Там другое все, молоко ученики носили крынками и яйца носили. Но мамочка надорвалась. Ведра подымала, картошку сажала и с той поры надорвалась, болела. А перед самой войной мамочке почку удалили. Таких операций тогда почти не делали. Это ее друзья из Ленинграда Гейнрихсы, тетя Маняша и дядя Сережа, помогли, устроили к профессору питерскому, который мамочку спас. Папа Миша, пока мамочка была в больнице, у Гейнрихсов жил. А когда они с мамочкой в Москву вернулись, пришло письмо от тети Маняши, что дядю Сережу Гейнрихса взяли. Он только после смерти Сталина освободился, но больной совсем, желтый, высохший, умер скоро от чахотки. А дедушку моего, главного полицмейстера города Нижнего, не тронули. Правда, он до тридцатых и не дожил. Опять думаю — папа Коля. Дедушка мой был у бабушки третий муж. Она два раза оставалась вдовой, такое горе, и с детьми, и дед был вдовым, у него от другого брака были дети, взрослые, конечно, но он всех любил, и своих, и бабушкиных. Он был из семьи церковной, а дом в Москве был рядом с храмом Христа Спасителя и плиткой керамической украшен по фасаду; тогда так отделывали — это модно было. Бабушка мне показала. Я тогда в школу пошла, и как раз бабуленька приехала, и мы с ней гуляли у храма в сквере, а в сквере росли розы и гиацинты. И еще левкои. А она мне говорит — смотри, Асенька, это твоего дедушки дом. В четыре этажа. Модерн, но в стиле Александра III, и мозаика цветная над подъездами и под крышей. Конечно, тогда там уже совсем другие люди жили, но дом до сих пор стоит. Наверное. Двадцать лет назад стоял. Вот я думаю, чей он теперь? И еще думаю, как бы Патриарху нашему сказать о цветах. Никто, наверное, не скажет, что там были левкои и гиацинты…
Еще цыгане в Пичингуши приезжали, тоже пароходом от Нижнего и мимо Говённого хутора на телегах. В лесочке у деревни шатры разобьют, и мы с мамочкой к ним на закате идем. Мамочка рассказывала, что ее отец всегда цыган привечал. Разрешал им в лесу за парком господским останавливаться табором. И они потому никогда ни в имении, ни в деревне не воровали. Пели, плясали, а он им деньги дарил. А у нас с мамочкой ничего тогда не было. Цыгане просто так от души нам пели, да еще сами угощали. Яблоками. Мамочка сразу стала есть, а мне не дала. Только — дома, и все кипятком обваривала. Боялась инфекций. Яблоки такие сладкие были, и вот я с той поры цыган не опасаюсь.
Деревенский дом в Пичингушах помню. Сени огромные, а в сенях стол. В стене был выломан сучок, и мальчик, хозяйский внучек, дружок мой, мне протягивал ладошку, а я его хватала за пальчик. А еще: потеряла любимого мишку.
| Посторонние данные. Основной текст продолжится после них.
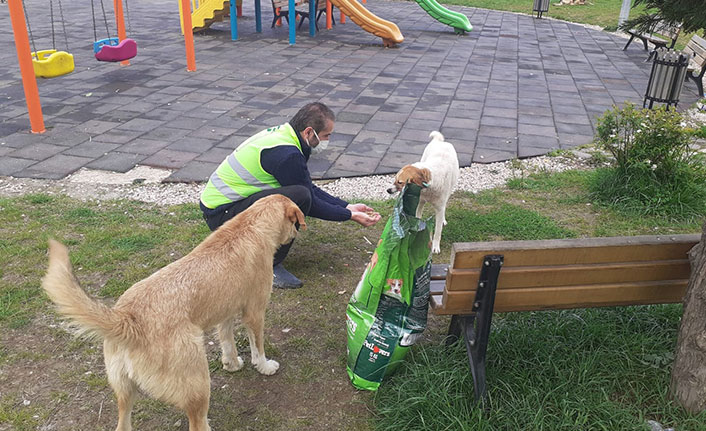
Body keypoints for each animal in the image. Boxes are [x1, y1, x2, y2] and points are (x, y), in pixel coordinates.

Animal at [41, 195, 306, 431]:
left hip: (125, 393)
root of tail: (127, 319)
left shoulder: (225, 314)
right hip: (198, 384)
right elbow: (257, 348)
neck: (251, 225)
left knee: (123, 425)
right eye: (295, 222)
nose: (297, 232)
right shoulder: (254, 313)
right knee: (197, 424)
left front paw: (232, 365)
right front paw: (265, 366)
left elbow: (227, 344)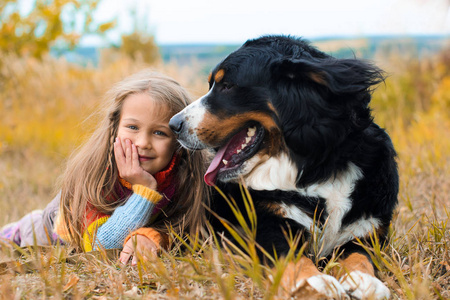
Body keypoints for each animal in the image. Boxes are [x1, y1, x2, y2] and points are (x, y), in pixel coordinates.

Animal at [169, 35, 398, 300]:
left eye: (227, 86)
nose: (173, 124)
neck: (315, 169)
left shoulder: (366, 230)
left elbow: (360, 256)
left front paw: (364, 281)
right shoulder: (269, 225)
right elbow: (292, 258)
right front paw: (316, 283)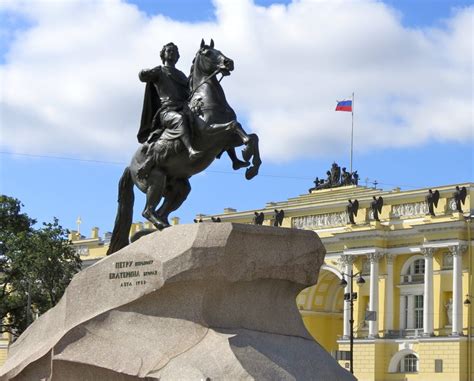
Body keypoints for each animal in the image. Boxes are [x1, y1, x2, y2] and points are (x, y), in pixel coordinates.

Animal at [107, 38, 262, 254]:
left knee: (162, 212)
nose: (229, 63)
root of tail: (130, 167)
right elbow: (236, 126)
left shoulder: (226, 140)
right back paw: (159, 226)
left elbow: (252, 136)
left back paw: (161, 228)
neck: (205, 100)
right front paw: (246, 154)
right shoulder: (210, 135)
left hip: (178, 189)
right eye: (207, 53)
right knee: (148, 211)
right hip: (155, 180)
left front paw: (250, 166)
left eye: (219, 50)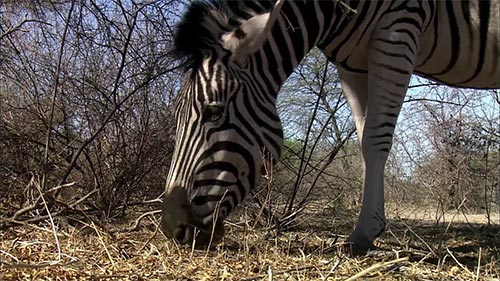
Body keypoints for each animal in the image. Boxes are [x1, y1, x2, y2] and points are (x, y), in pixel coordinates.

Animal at [161, 0, 500, 252]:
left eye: (214, 112)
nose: (171, 227)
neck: (332, 12)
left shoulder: (398, 30)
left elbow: (376, 139)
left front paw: (363, 232)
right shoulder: (353, 63)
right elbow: (364, 139)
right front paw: (373, 226)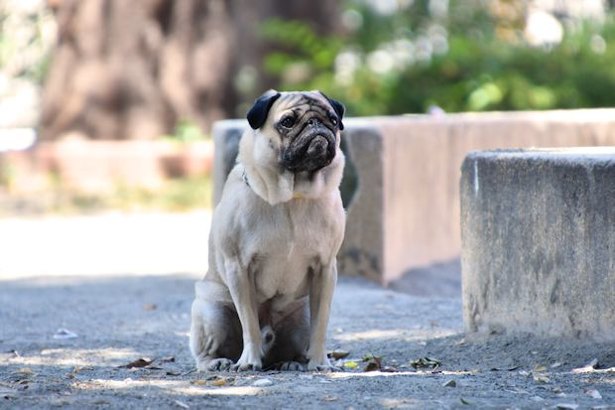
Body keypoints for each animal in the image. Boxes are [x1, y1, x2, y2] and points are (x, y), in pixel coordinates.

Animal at [190, 89, 346, 372]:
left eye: (332, 119)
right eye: (288, 122)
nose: (315, 124)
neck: (292, 197)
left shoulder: (326, 268)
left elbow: (321, 324)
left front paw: (320, 362)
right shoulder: (238, 268)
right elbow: (249, 323)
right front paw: (249, 360)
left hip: (301, 317)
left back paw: (293, 361)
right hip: (211, 312)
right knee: (208, 349)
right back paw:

Искали весь день, найти не могли, я плакала, что пропал мишка навсегда, игрушек не достать, но вдруг начался дождь, ливень, и я на крыльце спряталась от дождя, а голову подняла — мой мишка за балясинкой заткнут. Кто-то все-таки нашел, на крыльцо наше принес… Мамочку с сестрой в деревне уважали, только удивлялись, что они такие худые да глазастые. Так и говорили: “До вас учительша-то красавица была! Лицо большое, белое, глазки махоньки”. Умора!
А еще у меня шли глисты, и я по всему двору на горшке ползала. И орала.
Потом я выпала из окна, расшиблась, но не сильно.